記者会見する「硫黄島帰島促進協議会」理事の土屋時子さん(中央)ら=19日午後、東京都千代田区 太平洋戦争の激戦地だった東京・小笠原諸島の硫黄島の元島民らで構成する「硫黄島帰島促進協議会」は19日、段階的な帰島を求める要望書を国土交通省に提出した。提出後、同協議会は記者会見し、「故郷に80年以上帰れないのは異常だ」と訴えた。
硫黄島では太平洋戦争末期の1945年、日米で激しい戦闘が繰り広げられ、その前年に北硫黄島を含む島民計約1200人が本土へ強制疎開させられた。同島は米軍占領下を経て68年に返還されたが、国は84年、活発な火山活動などを理由に「一般住民の定住は困難」と表明。現在は自衛隊の基地が置かれている。
要望書は「80年以上もの長い間にわたり強制疎開が解かれていない」と指摘。

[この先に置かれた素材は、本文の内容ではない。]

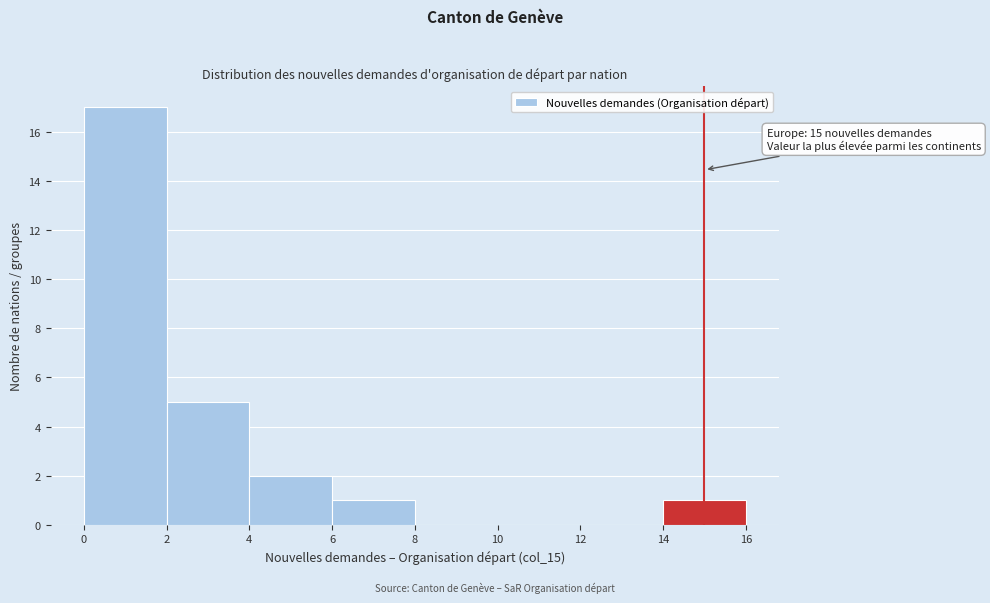

Which range on the x-axis has the tallest bar?

0 to 2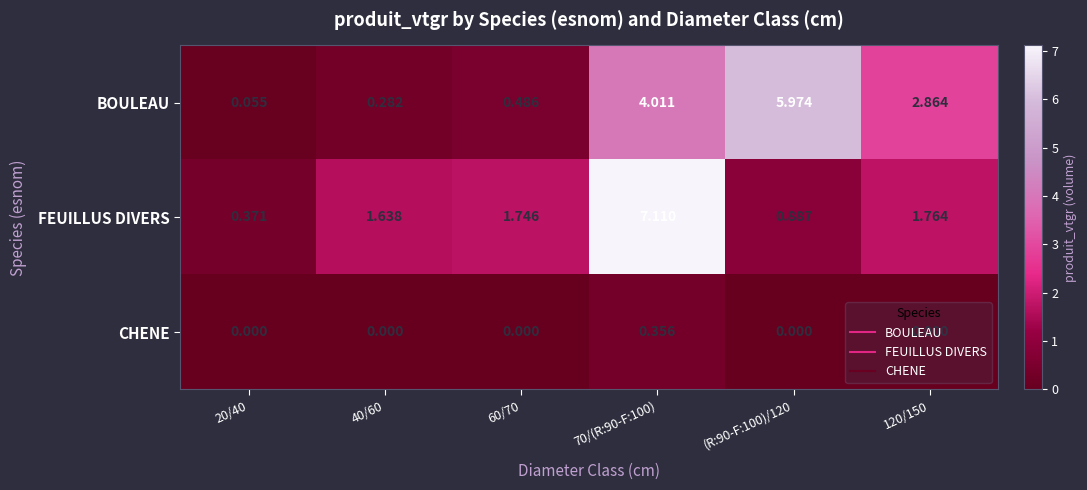

How many data points in BOULEAU are above 2?

3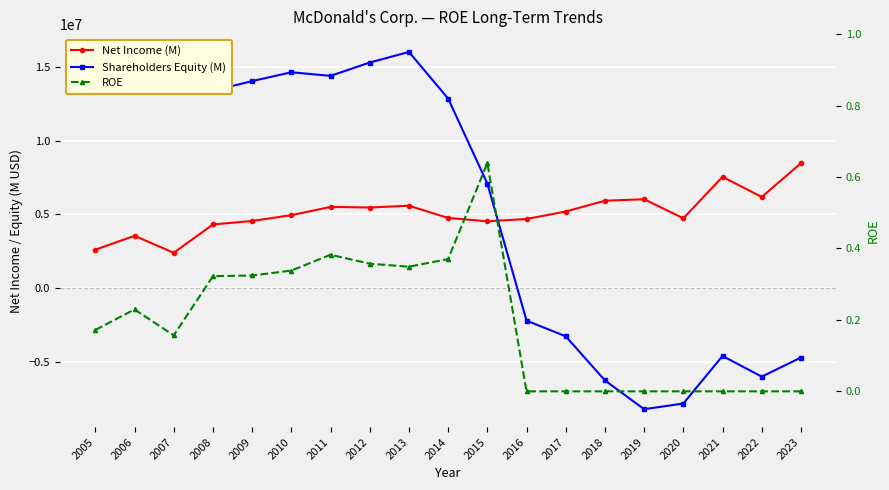

Which category has the highest value in the Net Income (M) series?

2023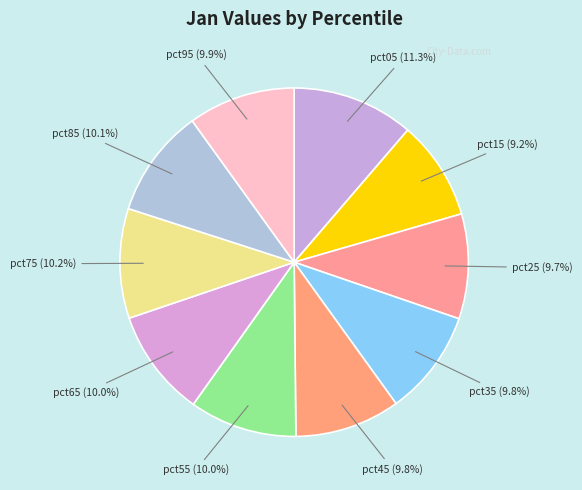

How many slices are in this pie chart?

10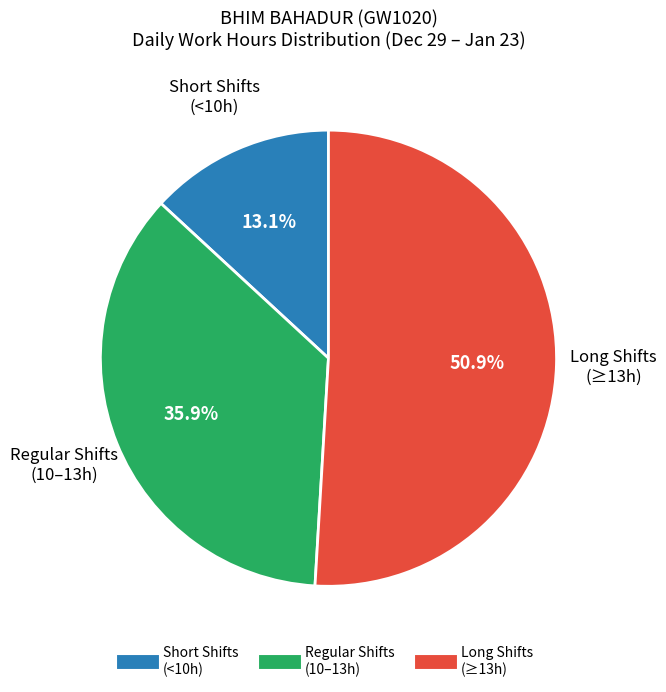

Is there a majority slice in this chart?

Yes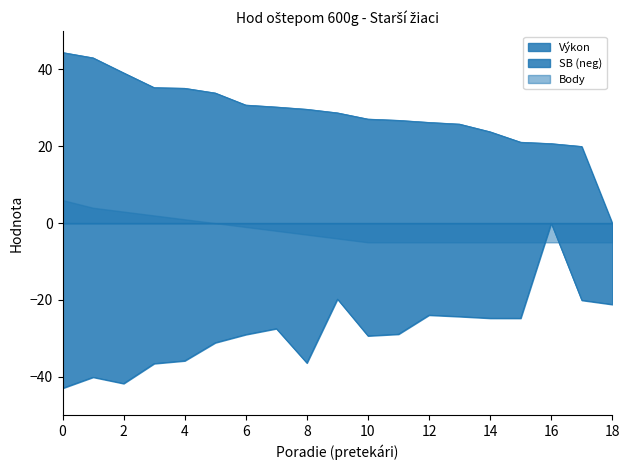

Which series has the largest total across all categories?

Výkon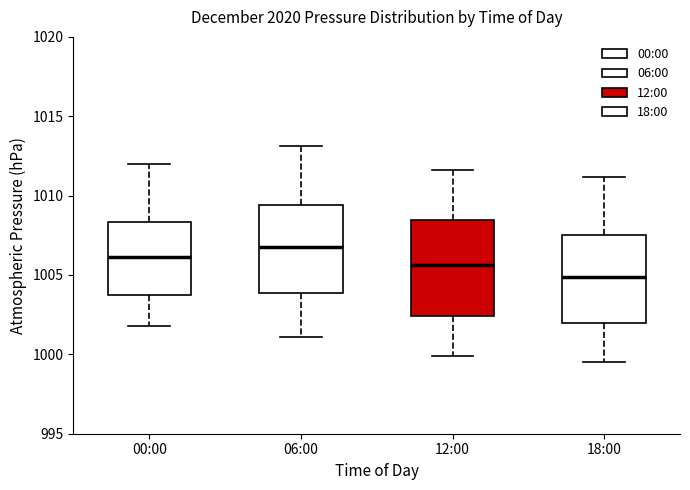

Reading left to right, read every box against the y-axis: the position of its median line, the range the box covers, and the ends of its whiskers. The values are not printed on the chart, so give them approximately, as read against the axis.

00:00: median 1006.0, box 1003.5 to 1008.5, whiskers 1002.0 to 1012.0
06:00: median 1007.0, box 1004.0 to 1009.5, whiskers 1001.0 to 1013.0
12:00: median 1005.5, box 1002.5 to 1008.5, whiskers 1000.0 to 1011.5
18:00: median 1005.0, box 1002.0 to 1007.5, whiskers 999.5 to 1011.0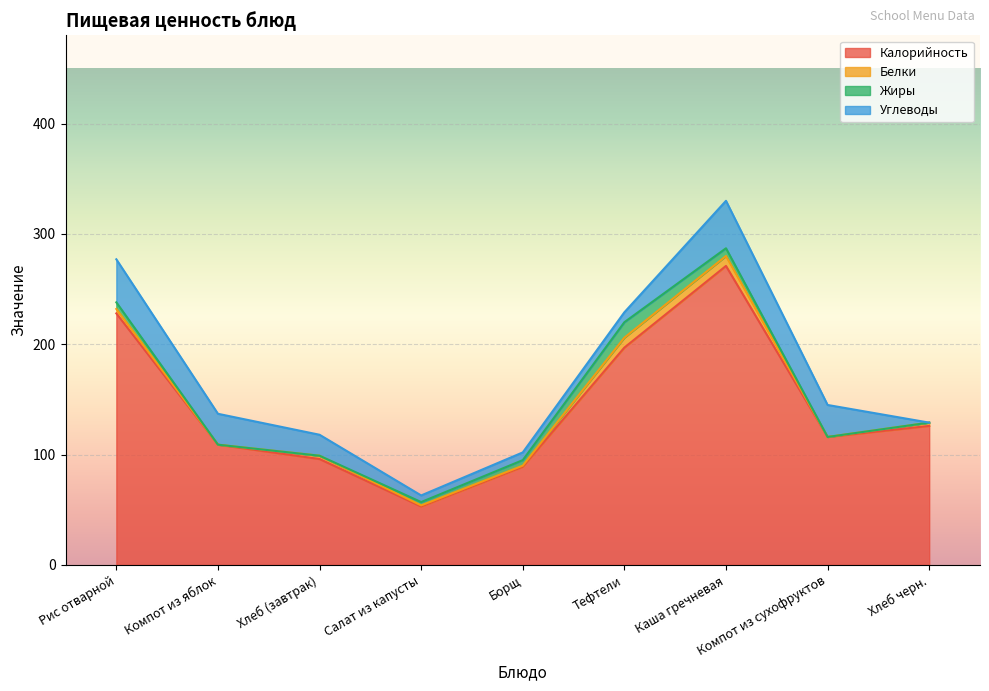

Where does the Углеводы series first go above 19?

Рис отварной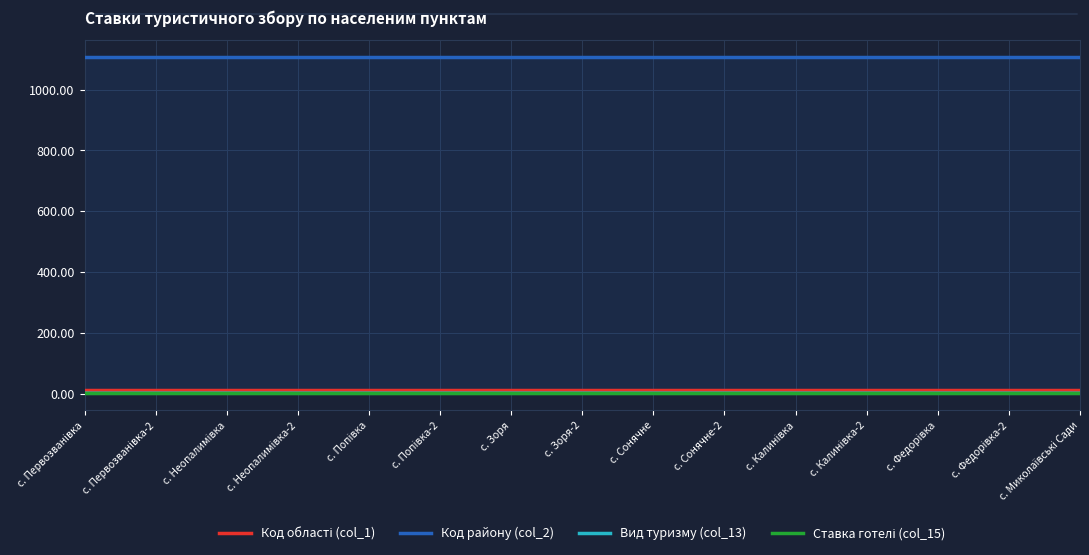

Reading right to left, extract all data points from this chart.

Код області (col_1): 11.0	11.0	11.0	11.0	11.0	11.0	11.0	11.0	11.0	11.0	11.0	11.0	11.0	11.0	11.0
Код району (col_2): 1108.0	1108.0	1108.0	1108.0	1108.0	1108.0	1108.0	1108.0	1108.0	1108.0	1108.0	1108.0	1108.0	1108.0	1108.0
Вид туризму (col_13): 1.3	1.4	1.5	1.5	1.5	1.5	1.5	1.5	1.5	1.5	1.5	1.5	1.5	1.4	1.3
Ставка готелі (col_15): 0.3	0.2	0.2	0.2	0.2	0.2	0.2	0.2	0.2	0.2	0.2	0.2	0.2	0.2	0.3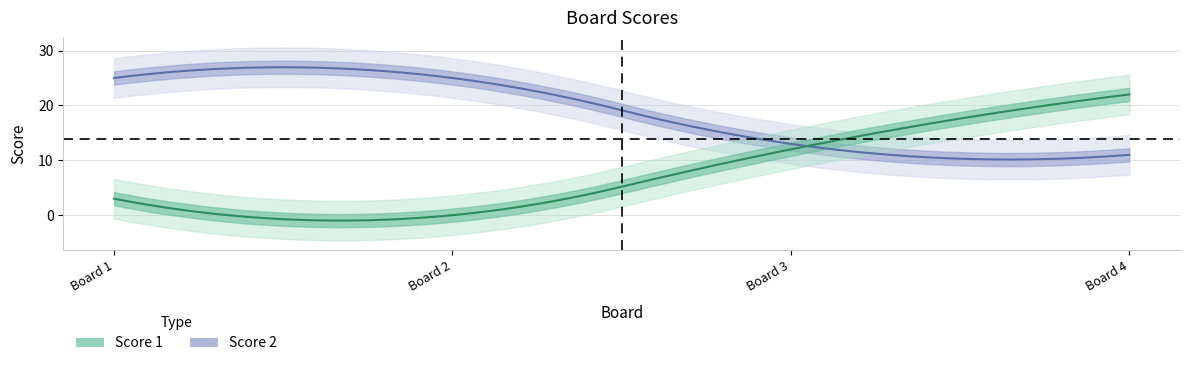

Reading left to right, list all the values displayed in this chart.

Score 1: 1=3	2=0	3=12	4=22
Score 2: 1=25	2=25	3=13	4=11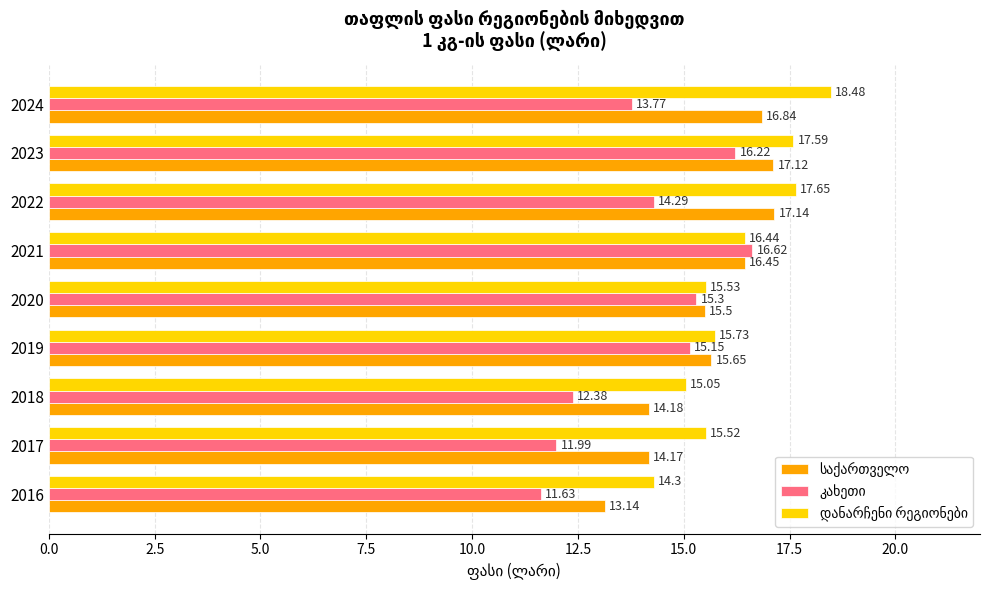

At how many categories does at least one series exceed 12?

9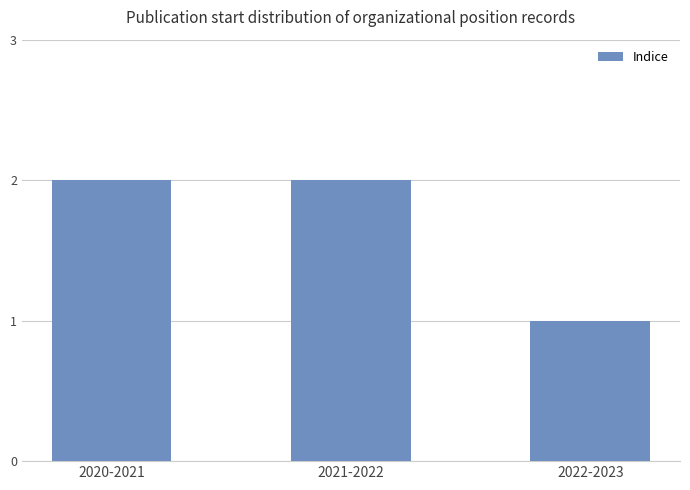

What is the ratio of the value at 2022-2023 to the value at 2020-2021?

0.5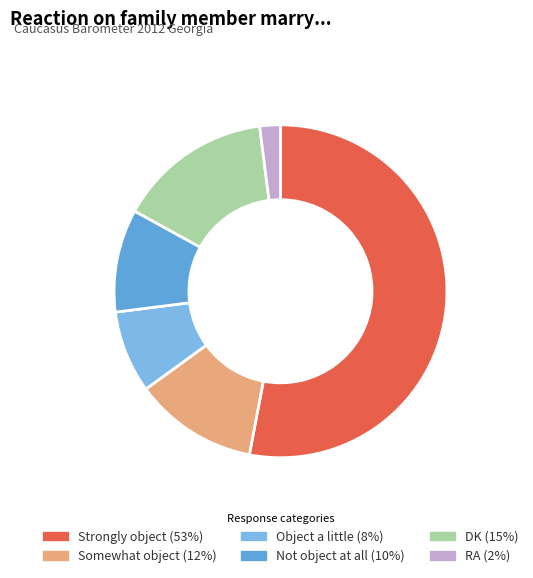

Combined, do Object a little and Somewhat object account for over 50%?

No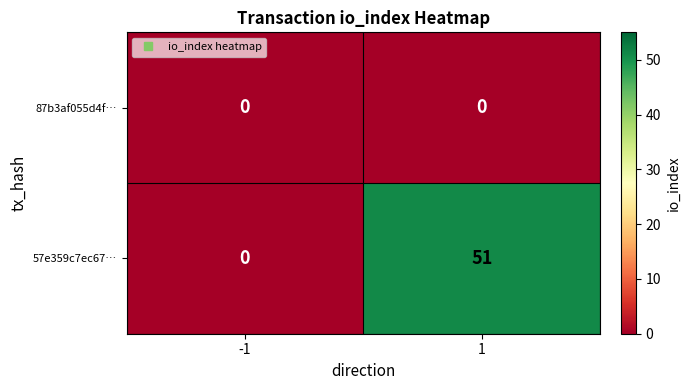

What is the spread (max minus min) of values at 1?

51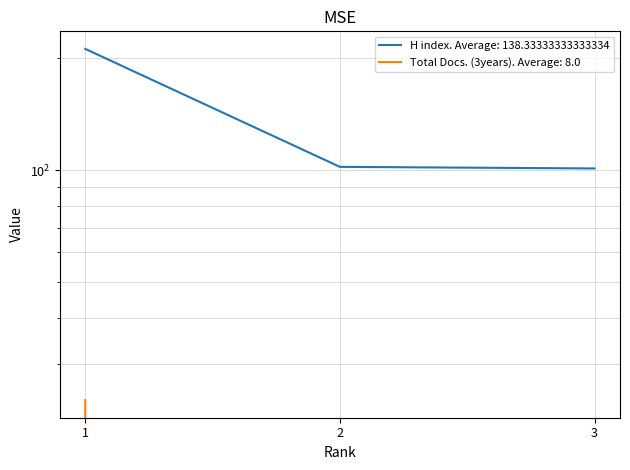

List the series in order of their overall mean, highest first.

H index, Total Docs. (3years)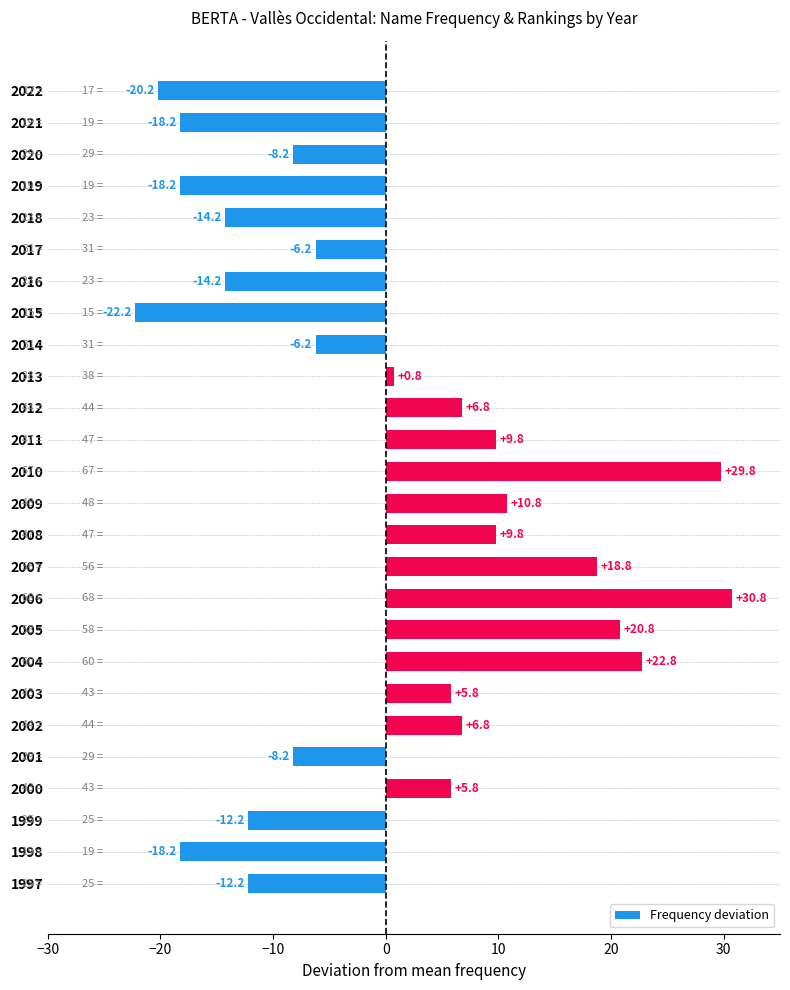

Does the chart contain stacked bars?

No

島内には自衛隊員や基地整備に当たる民間人が住んでいる点を挙げ、元島民向けの宿泊施設建設など「可能な部分から着実な帰島、居住再開への方策を進めてほしい」と求めた。
同協議会理事で元島民の土屋時子さん(82)は「まずは5世帯でも10世帯でも、国は島民が居住できるよう一歩を踏み出してほしい」と訴えた。